Problem to work on ▸ In the records below, find the line containing "Figure 2: FTIR" and the line containing "Figure A7. Photoluminescence". Give again exactly those lines and every line between them, omitting the pictures.

Entries shown ▸
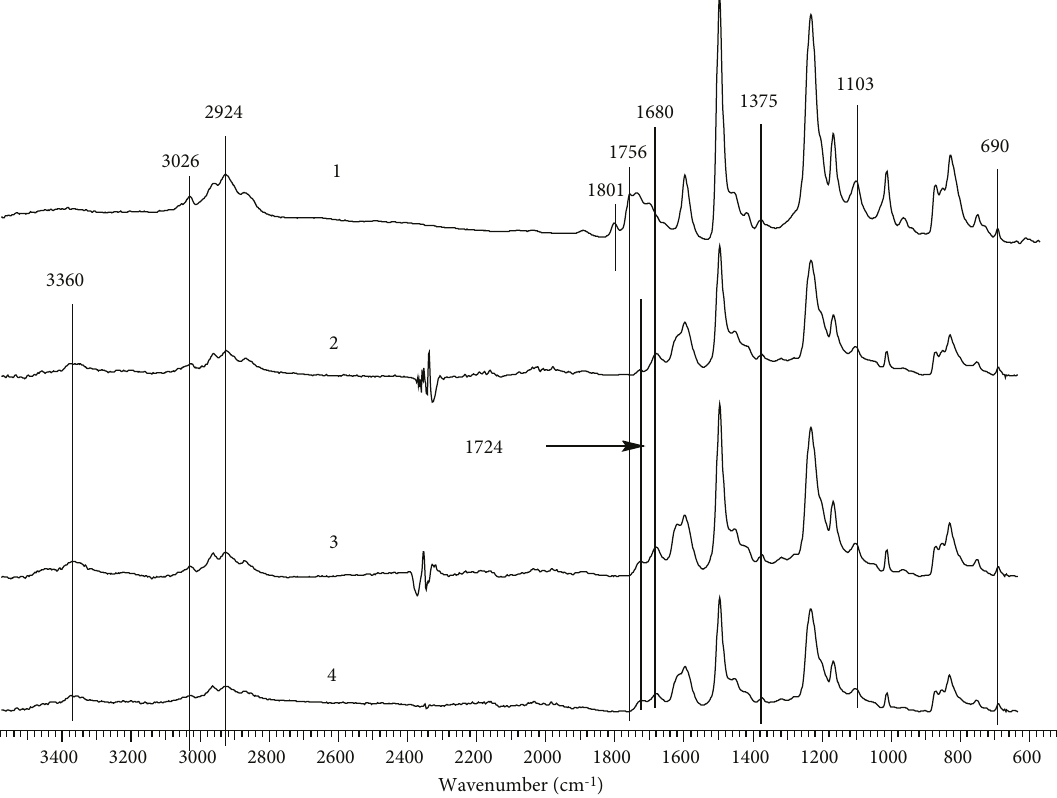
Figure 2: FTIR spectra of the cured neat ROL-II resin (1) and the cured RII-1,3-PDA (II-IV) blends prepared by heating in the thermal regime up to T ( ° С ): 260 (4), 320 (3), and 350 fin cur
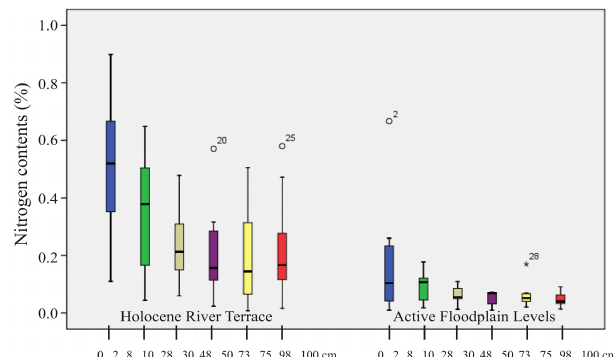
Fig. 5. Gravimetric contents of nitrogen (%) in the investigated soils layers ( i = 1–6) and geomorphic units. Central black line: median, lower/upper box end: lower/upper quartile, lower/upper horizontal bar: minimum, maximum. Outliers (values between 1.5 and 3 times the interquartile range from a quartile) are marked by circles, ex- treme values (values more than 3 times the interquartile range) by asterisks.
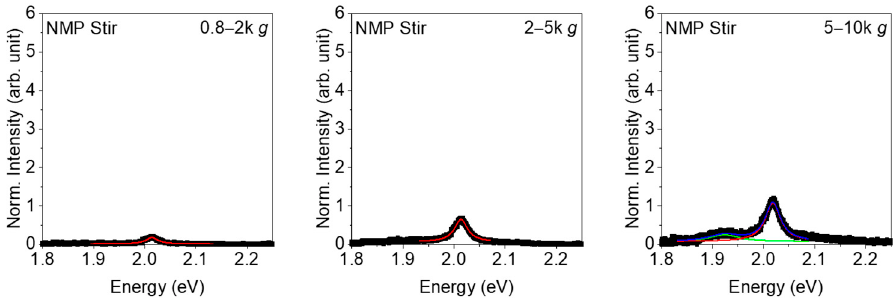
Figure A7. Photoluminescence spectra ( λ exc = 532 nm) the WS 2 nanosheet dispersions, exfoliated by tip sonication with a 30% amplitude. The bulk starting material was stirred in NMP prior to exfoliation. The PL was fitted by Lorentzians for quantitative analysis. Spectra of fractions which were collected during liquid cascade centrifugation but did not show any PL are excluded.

* * *

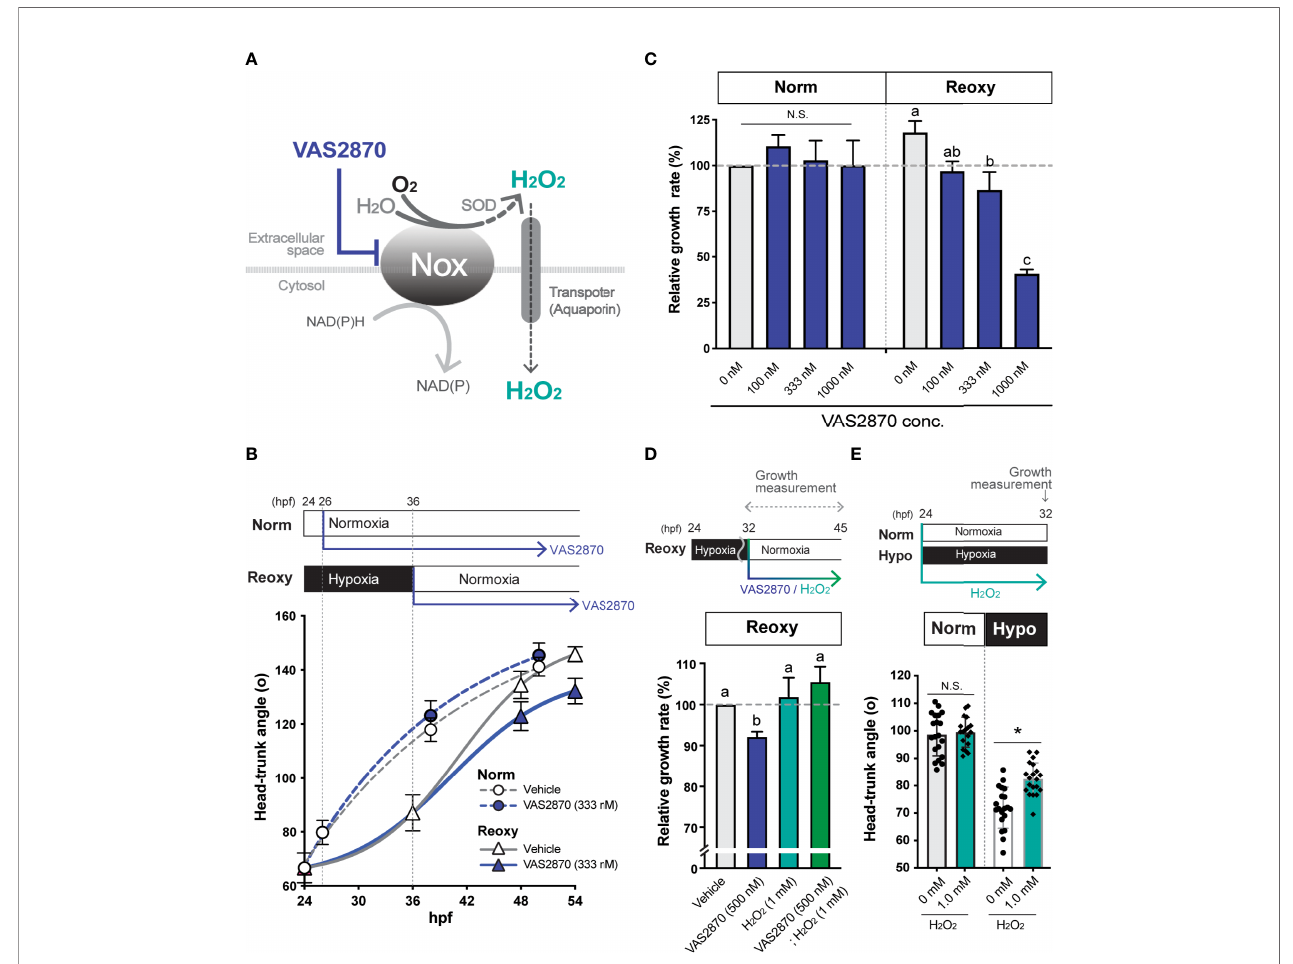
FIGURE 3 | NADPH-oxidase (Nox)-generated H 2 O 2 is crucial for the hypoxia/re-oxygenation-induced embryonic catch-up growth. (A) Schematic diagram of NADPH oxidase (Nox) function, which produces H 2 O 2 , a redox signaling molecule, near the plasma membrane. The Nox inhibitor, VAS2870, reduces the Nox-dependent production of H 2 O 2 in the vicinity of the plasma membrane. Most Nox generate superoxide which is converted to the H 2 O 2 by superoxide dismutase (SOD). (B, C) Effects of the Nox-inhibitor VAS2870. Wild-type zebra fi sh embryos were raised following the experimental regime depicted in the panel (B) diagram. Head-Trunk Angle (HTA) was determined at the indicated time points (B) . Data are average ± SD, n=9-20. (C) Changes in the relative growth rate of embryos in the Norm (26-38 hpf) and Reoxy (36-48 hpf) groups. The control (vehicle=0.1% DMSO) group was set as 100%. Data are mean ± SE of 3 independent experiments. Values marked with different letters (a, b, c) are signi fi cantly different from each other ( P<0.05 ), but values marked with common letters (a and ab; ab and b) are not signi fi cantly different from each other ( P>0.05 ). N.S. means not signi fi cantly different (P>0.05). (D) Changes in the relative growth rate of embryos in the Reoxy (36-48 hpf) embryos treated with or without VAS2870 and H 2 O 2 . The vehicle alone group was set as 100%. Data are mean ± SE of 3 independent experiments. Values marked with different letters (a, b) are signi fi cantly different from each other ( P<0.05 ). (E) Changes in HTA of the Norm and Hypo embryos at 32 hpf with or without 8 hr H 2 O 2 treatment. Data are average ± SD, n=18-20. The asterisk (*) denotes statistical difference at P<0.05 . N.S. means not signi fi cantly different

Exercise output ▸
Figure 2: FTIR spectra of the cured neat ROL-II resin (1) and the cured RII-1,3-PDA (II-IV) blends prepared by heating in the thermal regime up to T ( ° С ): 260 (4), 320 (3), and 350 fin cur
Fig. 5. Gravimetric contents of nitrogen (%) in the investigated soils layers ( i = 1–6) and geomorphic units. Central black line: median, lower/upper box end: lower/upper quartile, lower/upper horizontal bar: minimum, maximum. Outliers (values between 1.5 and 3 times the interquartile range from a quartile) are marked by circles, ex- treme values (values more than 3 times the interquartile range) by asterisks.
Figure A7. Photoluminescence spectra ( λ exc = 532 nm) the WS 2 nanosheet dispersions, exfoliated by tip sonication with a 30% amplitude. The bulk starting material was stirred in NMP prior to exfoliation. The PL was fitted by Lorentzians for quantitative analysis. Spectra of fractions which were collected during liquid cascade centrifugation but did not show any PL are excluded.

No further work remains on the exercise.